**Assignment**
From the entries below, gather each line containing the word "into".
(Records for the exercise begins)
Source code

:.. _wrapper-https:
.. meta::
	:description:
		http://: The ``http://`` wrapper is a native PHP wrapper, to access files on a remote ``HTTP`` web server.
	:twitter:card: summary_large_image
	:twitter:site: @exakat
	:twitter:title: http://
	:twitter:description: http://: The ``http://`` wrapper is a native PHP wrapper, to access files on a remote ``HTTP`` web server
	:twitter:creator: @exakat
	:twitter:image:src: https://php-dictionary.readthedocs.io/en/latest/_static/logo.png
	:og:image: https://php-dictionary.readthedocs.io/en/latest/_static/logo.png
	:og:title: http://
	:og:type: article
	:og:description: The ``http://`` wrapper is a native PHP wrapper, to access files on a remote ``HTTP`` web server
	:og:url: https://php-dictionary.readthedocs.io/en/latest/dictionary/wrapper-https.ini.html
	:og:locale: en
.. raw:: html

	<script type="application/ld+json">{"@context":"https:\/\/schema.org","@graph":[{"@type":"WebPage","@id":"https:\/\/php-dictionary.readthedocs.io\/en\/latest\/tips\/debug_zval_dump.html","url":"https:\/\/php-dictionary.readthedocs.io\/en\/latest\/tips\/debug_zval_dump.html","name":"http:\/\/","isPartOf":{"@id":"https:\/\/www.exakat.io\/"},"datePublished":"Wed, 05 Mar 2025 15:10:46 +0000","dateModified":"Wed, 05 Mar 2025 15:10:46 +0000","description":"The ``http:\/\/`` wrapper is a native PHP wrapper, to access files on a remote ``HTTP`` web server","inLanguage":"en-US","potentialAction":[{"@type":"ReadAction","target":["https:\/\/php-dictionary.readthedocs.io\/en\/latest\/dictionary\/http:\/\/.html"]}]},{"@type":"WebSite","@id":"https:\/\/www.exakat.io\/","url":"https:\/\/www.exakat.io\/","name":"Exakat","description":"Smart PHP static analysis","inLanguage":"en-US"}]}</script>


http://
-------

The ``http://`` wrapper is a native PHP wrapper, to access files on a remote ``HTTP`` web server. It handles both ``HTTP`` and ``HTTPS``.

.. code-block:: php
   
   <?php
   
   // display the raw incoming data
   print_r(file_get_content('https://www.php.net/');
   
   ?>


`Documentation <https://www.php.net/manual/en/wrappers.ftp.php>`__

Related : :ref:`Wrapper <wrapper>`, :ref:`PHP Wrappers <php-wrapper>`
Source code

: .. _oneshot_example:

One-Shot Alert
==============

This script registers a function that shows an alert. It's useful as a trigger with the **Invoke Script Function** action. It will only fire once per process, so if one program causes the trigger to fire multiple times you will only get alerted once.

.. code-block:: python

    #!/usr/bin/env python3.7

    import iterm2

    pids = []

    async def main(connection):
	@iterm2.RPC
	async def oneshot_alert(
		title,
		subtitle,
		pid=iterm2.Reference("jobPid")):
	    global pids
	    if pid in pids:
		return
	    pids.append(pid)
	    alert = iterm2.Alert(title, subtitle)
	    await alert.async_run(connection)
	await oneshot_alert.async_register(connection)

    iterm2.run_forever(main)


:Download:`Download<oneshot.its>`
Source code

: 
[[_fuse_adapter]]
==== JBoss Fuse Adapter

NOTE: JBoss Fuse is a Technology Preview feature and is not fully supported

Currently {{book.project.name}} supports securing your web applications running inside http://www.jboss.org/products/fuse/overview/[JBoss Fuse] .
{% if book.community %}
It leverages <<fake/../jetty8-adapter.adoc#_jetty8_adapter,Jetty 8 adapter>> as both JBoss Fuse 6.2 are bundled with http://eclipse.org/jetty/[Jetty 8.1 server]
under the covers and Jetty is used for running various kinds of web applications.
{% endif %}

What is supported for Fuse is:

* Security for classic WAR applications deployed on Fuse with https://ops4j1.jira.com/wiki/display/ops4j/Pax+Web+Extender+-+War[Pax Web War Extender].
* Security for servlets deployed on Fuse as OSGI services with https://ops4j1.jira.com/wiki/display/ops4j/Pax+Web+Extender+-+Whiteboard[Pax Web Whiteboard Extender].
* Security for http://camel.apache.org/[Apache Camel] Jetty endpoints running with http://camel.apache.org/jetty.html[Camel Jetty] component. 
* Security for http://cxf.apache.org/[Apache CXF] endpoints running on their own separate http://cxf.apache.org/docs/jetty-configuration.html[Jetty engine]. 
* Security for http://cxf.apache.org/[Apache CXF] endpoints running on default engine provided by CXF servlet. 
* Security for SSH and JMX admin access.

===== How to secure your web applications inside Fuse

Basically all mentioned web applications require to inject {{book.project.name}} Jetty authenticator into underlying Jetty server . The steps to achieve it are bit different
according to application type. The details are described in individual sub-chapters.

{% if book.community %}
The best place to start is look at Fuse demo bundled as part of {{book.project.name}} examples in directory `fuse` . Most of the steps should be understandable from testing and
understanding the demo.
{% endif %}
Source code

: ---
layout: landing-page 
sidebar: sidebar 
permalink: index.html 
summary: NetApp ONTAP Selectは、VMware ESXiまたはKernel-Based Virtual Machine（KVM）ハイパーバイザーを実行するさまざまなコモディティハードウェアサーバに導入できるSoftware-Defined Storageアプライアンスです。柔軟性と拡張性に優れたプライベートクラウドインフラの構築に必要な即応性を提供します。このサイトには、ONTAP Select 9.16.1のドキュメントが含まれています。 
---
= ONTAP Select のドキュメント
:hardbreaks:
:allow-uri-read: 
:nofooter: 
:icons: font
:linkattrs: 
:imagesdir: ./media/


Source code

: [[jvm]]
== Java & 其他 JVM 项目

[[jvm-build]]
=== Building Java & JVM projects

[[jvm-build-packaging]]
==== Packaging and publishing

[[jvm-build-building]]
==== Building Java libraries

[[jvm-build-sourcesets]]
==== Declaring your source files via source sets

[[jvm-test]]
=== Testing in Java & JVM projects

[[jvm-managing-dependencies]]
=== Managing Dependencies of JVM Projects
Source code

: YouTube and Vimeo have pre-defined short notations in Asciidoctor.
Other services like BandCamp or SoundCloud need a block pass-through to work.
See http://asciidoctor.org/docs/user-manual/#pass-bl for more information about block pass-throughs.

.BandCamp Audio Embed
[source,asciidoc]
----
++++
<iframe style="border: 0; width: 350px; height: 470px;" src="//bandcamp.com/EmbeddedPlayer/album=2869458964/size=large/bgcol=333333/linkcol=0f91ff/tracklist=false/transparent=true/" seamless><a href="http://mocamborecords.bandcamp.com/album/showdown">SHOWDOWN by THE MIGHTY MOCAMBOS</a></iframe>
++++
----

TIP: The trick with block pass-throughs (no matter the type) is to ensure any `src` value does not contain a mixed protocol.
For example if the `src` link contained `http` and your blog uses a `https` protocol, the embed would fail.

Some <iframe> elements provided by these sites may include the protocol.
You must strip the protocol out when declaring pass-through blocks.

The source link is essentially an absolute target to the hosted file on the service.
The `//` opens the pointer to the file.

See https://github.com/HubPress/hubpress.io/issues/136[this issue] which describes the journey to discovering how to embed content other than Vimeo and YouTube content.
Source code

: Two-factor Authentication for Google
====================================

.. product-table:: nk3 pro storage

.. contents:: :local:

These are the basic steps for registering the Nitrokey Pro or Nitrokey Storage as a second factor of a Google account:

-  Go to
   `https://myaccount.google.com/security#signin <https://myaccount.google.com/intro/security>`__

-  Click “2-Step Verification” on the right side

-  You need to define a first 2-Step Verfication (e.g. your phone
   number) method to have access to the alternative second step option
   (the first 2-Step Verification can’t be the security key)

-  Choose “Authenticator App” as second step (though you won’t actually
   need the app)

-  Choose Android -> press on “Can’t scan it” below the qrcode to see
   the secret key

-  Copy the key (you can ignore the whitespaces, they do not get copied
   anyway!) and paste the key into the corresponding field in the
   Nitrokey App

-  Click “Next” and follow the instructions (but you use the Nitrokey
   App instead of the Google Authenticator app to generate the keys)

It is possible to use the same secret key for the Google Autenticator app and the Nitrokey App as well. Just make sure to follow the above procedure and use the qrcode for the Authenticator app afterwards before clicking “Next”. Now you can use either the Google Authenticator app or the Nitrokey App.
(Records for the exercise ends)
**Completed exercise**
Basically all mentioned web applications require to inject {{book.project.name}} Jetty authenticator into underlying Jetty server . The steps to achieve it are bit different
   anyway!) and paste the key into the corresponding field in the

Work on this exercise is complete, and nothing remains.